Los escaparates están repletos de
calzados que provienen de países donde probablemente, o no lleven zapatos o no
sean como los que nos venden a nosotros. Y desde luego, en la inmensa mayoría
de las zapaterías, ya casi no se ven zapatos españoles. ¿Dónde están los Yanko,
los Sebago, los Lotusse, los Martinelli?
España tuvo una industria del
calzado enorme, fuerte y poderosa. España era una potencia mundial a la hora de
fabricar zapatos con calidad, y exportarlos. Exportábamos calzado a EEUU, por
ejemplo y otros muchos países.
Creo que estos gráficos hablan
mejor sobre quién fabrica y quién consume zapatos.

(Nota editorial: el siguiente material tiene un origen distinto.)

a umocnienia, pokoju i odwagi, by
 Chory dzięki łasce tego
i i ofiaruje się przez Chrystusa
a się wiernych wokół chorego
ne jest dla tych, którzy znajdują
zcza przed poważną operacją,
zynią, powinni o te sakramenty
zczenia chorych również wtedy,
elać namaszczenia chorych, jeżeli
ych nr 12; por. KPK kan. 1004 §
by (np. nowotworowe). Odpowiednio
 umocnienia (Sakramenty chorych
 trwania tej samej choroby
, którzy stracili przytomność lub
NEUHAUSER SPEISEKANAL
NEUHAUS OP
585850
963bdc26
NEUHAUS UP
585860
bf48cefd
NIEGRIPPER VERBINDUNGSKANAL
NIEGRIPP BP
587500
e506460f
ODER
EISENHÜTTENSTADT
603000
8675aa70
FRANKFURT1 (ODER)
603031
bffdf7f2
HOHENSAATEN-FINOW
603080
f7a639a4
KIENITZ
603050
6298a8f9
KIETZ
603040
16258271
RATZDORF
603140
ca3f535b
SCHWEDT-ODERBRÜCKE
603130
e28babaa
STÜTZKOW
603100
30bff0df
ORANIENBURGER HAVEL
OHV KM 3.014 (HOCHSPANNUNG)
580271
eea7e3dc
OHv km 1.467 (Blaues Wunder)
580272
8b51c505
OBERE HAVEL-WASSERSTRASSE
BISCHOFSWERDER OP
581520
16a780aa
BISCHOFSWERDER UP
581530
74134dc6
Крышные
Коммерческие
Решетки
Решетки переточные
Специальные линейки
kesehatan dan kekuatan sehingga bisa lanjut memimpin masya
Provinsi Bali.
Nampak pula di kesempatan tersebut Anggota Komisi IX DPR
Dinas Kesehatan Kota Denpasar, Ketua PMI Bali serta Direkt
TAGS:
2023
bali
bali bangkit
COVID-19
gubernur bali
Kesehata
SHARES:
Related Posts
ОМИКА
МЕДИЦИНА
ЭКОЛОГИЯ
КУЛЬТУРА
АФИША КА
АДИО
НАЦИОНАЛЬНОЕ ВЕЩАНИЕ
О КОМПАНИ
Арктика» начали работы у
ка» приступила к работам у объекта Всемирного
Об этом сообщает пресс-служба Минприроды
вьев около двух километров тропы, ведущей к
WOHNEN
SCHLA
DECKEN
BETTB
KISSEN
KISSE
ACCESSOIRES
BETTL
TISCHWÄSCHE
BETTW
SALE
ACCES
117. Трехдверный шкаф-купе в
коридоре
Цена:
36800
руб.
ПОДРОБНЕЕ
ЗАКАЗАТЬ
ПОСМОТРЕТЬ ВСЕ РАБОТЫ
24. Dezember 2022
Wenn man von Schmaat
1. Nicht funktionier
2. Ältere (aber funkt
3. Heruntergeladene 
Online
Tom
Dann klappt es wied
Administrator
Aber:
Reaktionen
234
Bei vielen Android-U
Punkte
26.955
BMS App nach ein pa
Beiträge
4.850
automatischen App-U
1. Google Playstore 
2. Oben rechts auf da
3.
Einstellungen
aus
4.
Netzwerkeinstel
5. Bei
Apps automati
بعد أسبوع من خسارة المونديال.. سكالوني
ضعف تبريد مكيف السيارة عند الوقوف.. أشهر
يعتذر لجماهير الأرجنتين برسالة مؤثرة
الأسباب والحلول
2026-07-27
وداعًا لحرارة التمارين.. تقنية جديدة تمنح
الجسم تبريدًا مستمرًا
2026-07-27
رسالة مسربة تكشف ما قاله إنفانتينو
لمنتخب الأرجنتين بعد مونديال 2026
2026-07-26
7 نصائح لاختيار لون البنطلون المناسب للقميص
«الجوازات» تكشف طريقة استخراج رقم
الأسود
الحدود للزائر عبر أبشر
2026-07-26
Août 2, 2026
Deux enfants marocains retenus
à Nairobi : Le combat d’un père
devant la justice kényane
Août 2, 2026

Hoy, para comprarte unos zapatos
de calidad y diseño, como “los de antes” tienes que invertir tal cantidad de
dinero que, si alguien se le ocurre pisarte en el autobús esos zapatos, no te
queda otra alternativa que sacarle las tripas. Tal es el precio, que no puedes
permitir que nadie se acerque.
Ahora, después de la fiebre de
deslocalización masiva que afectó a las factorías de todo tipo de industrias,
ya se han empezado a dar cuenta de que, a pesar de todo, parece que resulta más
seguro y no tan caro, producir en Europa. Depender de barcos que provienen de
lejanos países en tiempos de COVID19, ha tenido sus consecuencias positivas.
Así, por ejemplo, en el diario El Economista (https://bit.ly/35amY36)
se anunciaba el año pasado: «Un grupo de empresas alicantinas ha unidos sus
fuerzas para desarrollar la factoría del futuro, capaz de plantar cara en
costes a China gracias a la tecnología y recuperar parte de la producción que
se deslocalizó con la globalización.»
Lo que realmente me cuesta
trabajo entender es la razón por la cual algunos que visten zapatillas, están
dispuestos a pagar 80€,90€ o más, por unas, simplemente porque son de cierta
marca o una copia de la marca.
No recuerdo cuando fue la última vez que vi en un escaparate zapatos de verdad.